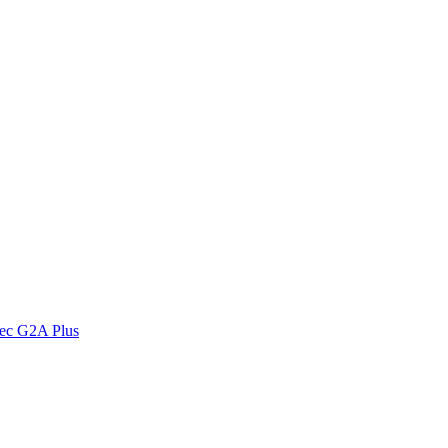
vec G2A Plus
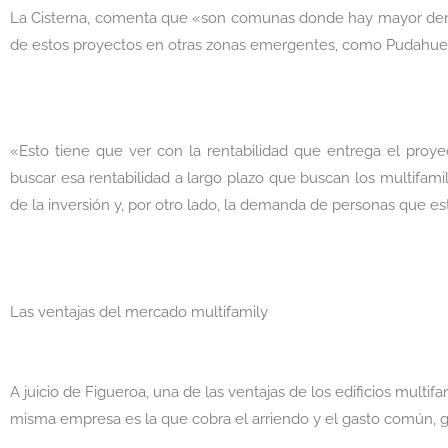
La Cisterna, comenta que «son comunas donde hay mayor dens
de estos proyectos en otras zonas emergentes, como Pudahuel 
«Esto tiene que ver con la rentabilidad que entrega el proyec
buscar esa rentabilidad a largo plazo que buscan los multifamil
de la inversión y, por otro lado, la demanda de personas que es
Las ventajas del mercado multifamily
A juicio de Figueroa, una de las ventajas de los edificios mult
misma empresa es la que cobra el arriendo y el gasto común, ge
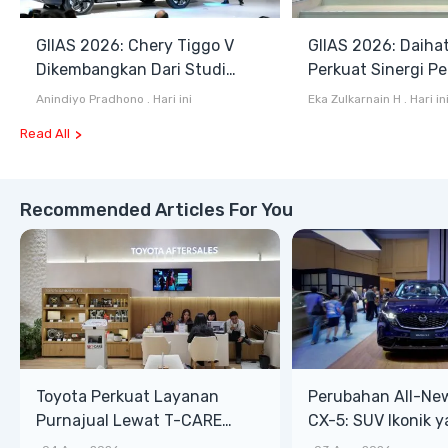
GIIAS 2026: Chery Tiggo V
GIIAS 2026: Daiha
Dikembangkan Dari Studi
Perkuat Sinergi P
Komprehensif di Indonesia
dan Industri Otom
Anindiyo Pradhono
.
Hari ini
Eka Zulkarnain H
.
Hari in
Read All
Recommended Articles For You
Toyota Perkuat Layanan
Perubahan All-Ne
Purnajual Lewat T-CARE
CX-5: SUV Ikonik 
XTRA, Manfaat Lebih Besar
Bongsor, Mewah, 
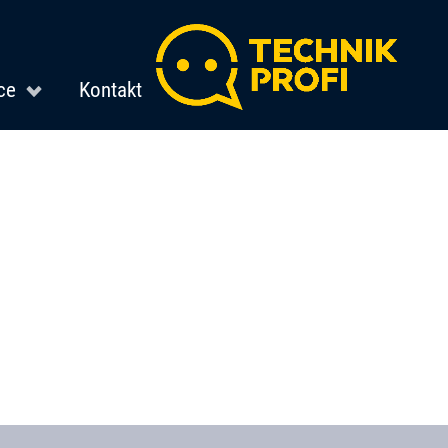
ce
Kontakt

---

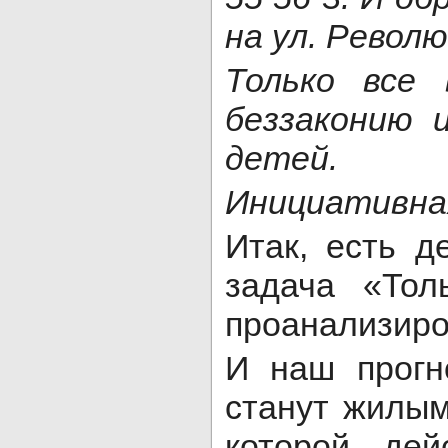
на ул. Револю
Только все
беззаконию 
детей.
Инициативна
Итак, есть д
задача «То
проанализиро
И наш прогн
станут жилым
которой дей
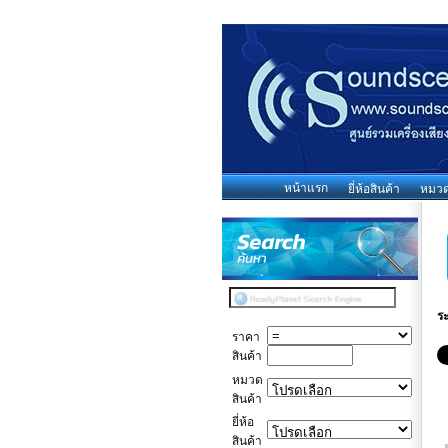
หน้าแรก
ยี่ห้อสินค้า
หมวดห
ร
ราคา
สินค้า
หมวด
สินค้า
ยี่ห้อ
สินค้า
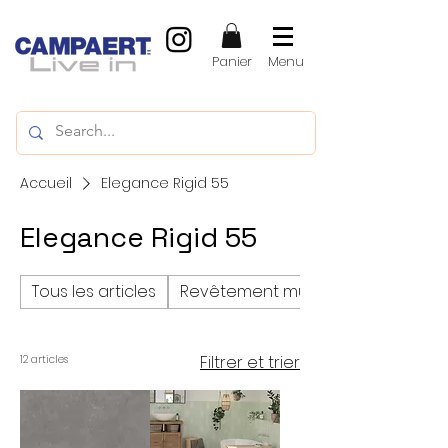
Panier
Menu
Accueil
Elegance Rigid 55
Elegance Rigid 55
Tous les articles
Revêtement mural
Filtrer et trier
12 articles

EXERCISE AIM: The string "rentabilidad" shows up in some lines of the listing. Copy each such line.

RESULT FOR THIS TASK:
«Esto tiene que ver con la rentabilidad que entrega el proyec
buscar esa rentabilidad a largo plazo que buscan los multifamil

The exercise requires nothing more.